Erdoğan'a niye kimse inanmıyor?
Türkiye’de sözüne en az itibar edilen kişi Başbakan Recep Tayyip Erdoğan dediğimde, “Sen ne diyorsun!” diye kükredi.
Evet öyle, dedim.
Beyefendi de, “Kendisine hiç kimse inanmıyor da, Erdoğan 16 milyon 500 bin oyu bu milletten nasıl alıyor?” diye sordu.
Biz de soruya şu soru ile cevap verdik:
“-Büyük Ortadoğu Projesi referanduma sunulsa bu halk Bush’un bu projesine ’evet’ der mi?”
Cevap:
“- Demez tabii!”
Oldu.
Bu millet elbette Bush’un BOP’una hem de yüzde 90’ın üzerinde bir oyla “Hayır” diyecektir.. Peki, böyle bir projeye hayır diyecek olan Türk milleti nasıl oluyor da, “Bizim bir görevimiz de Büyük Ortadoğu Projesi’nin Eş Başkanlığı’dır” diyen Erdoğan’a 16 milyon 500 bin oy vererek AKP’yi yüzde 47 ile Meclis’e sokuyor?
Bunun tek cevabı, milletin, Erdoğan’ın (hem de AKP temsilcilerinin yüzüne karşı defalarca itiraf ettiği ve televizyonlarda onlarca kez yayımlanan) bu sözlerine inanmıyor olmasıdır.
Devam edelim.
Erdoğan ısrarla, “Değiştim!” diyor, “Artık, ‘Egemenlik kayıtsız şartsız Allah’ındır’ demiyorum, milletindir diyorum’ diyor, Milli Görüş gömleğini çıkarttım, ben laik oldum, laik!” diyor; diyor amma işte buna da inanan yok.
Bir defa, Milli Görüş’ten gelen taban inanmıyor, inanmış olsa bu kadar “Ben laikim!” diyen bir Erdoğan’a bu desteği bu grup vermezdi.
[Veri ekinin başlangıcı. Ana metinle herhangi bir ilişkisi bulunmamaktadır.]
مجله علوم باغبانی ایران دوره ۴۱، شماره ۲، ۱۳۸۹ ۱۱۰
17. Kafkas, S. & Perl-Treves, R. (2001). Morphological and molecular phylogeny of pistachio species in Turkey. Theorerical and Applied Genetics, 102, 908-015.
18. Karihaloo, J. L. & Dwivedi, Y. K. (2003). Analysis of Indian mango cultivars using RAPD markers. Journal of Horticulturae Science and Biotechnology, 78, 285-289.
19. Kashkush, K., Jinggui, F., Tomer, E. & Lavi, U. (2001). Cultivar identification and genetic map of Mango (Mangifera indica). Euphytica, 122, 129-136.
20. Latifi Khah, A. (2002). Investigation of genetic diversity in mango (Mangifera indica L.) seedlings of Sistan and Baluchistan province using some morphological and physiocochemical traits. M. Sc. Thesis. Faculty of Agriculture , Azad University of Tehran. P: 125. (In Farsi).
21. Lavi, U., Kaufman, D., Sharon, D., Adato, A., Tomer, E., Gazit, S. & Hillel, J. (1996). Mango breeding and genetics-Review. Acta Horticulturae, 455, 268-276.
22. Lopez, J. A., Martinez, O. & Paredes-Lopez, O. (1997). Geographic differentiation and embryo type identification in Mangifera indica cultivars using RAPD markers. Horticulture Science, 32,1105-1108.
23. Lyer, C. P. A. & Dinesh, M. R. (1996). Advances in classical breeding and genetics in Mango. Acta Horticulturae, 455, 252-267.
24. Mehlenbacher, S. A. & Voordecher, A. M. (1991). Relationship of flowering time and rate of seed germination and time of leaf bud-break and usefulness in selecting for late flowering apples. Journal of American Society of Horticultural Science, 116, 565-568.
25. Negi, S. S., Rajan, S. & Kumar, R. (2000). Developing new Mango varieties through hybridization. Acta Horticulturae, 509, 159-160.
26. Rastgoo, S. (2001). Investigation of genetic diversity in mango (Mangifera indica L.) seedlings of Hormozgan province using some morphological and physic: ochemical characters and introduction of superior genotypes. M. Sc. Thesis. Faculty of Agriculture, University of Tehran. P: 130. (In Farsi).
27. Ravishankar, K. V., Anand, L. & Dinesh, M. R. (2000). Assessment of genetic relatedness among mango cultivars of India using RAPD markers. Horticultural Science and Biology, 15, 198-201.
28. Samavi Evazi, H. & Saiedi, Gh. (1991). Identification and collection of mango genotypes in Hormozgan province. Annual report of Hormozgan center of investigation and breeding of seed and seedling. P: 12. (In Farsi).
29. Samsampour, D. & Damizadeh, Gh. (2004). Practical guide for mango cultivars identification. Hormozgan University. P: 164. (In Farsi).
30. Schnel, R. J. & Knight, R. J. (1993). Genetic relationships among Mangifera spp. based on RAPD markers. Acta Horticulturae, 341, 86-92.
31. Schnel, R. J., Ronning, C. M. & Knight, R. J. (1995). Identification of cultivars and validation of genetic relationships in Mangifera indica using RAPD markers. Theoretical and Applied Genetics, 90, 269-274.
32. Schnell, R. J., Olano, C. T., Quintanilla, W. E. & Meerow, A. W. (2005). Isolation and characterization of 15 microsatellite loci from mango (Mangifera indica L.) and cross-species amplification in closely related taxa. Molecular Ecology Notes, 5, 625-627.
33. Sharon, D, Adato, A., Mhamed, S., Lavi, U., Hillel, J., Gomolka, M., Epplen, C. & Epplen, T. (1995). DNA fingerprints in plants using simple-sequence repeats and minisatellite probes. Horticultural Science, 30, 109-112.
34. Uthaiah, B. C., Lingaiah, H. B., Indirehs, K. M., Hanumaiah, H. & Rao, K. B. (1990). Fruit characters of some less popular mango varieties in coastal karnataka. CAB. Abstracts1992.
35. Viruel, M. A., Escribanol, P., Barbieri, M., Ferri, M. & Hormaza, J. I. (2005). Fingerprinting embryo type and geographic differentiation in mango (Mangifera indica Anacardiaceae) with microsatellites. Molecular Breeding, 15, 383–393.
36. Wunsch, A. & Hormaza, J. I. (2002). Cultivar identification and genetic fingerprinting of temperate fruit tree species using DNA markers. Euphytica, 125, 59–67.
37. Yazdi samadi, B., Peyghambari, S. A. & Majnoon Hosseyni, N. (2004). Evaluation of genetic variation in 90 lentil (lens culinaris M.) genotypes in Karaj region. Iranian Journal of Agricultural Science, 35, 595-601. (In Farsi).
Mesela Vakit gazetesi Erdoğan’ın bu laikliğine inansa, Erdoğan ve AKP’ye asla bu desteği çıkmazdı.
Tuhaftır Erdoğan’ın “Ben artık laikim” demesine Yargıtay Başsavcısı da inanmıyor, inanmadığı için AKP’ye kapatma davası açmış durumda.
Bilmem dikkatinizi çekti mi, Erdoğan’ın laikim demesine inanmama noktasında Vakit gazetesi ile Yargıtay Cumhuriyet Başsavcısı aynı çizgideler.
Belki şaşıracaksınız amma Erdoğan’a AKP’li milletvekilleri ve Meclis’teki kimi komisyon üyeleri de inanmıyor.
Örnek mi?
- Hemen!
Erdoğan partisinin grup toplantılarında sık sık, “Millet bizden imtiyaz değil adalet istiyor” demiyor mu?
Diyor...
Bereket kamuoyu bu konuda “Bu ne imtiyazdır!” diye ayağa kalktı da, geri adım atıldı.
Lakin, “Millet bizden adalet istiyor, imtiyaz değil” diyen Başbakan’a AKP’li komisyon üyeleri inanmamakta ısrar ediyor olmalılar ki, Sosyal Güvenlik Yasa Tasarısı metnine “kıyak bir madde” yine “sokuşturuldu”.
Genel Sağlık Sigortasına göre ayda 550 milyon maaş alan sigortalılar sağlık hizmeti alırken belli bir miktar katkı payı ödeyecek. Katkı payı ödememede tek ayrıcalıklı kesim, savaş ve terörle mücadele sırasında gazi olan, yani kolu bacağı kopan Mehmetçikler.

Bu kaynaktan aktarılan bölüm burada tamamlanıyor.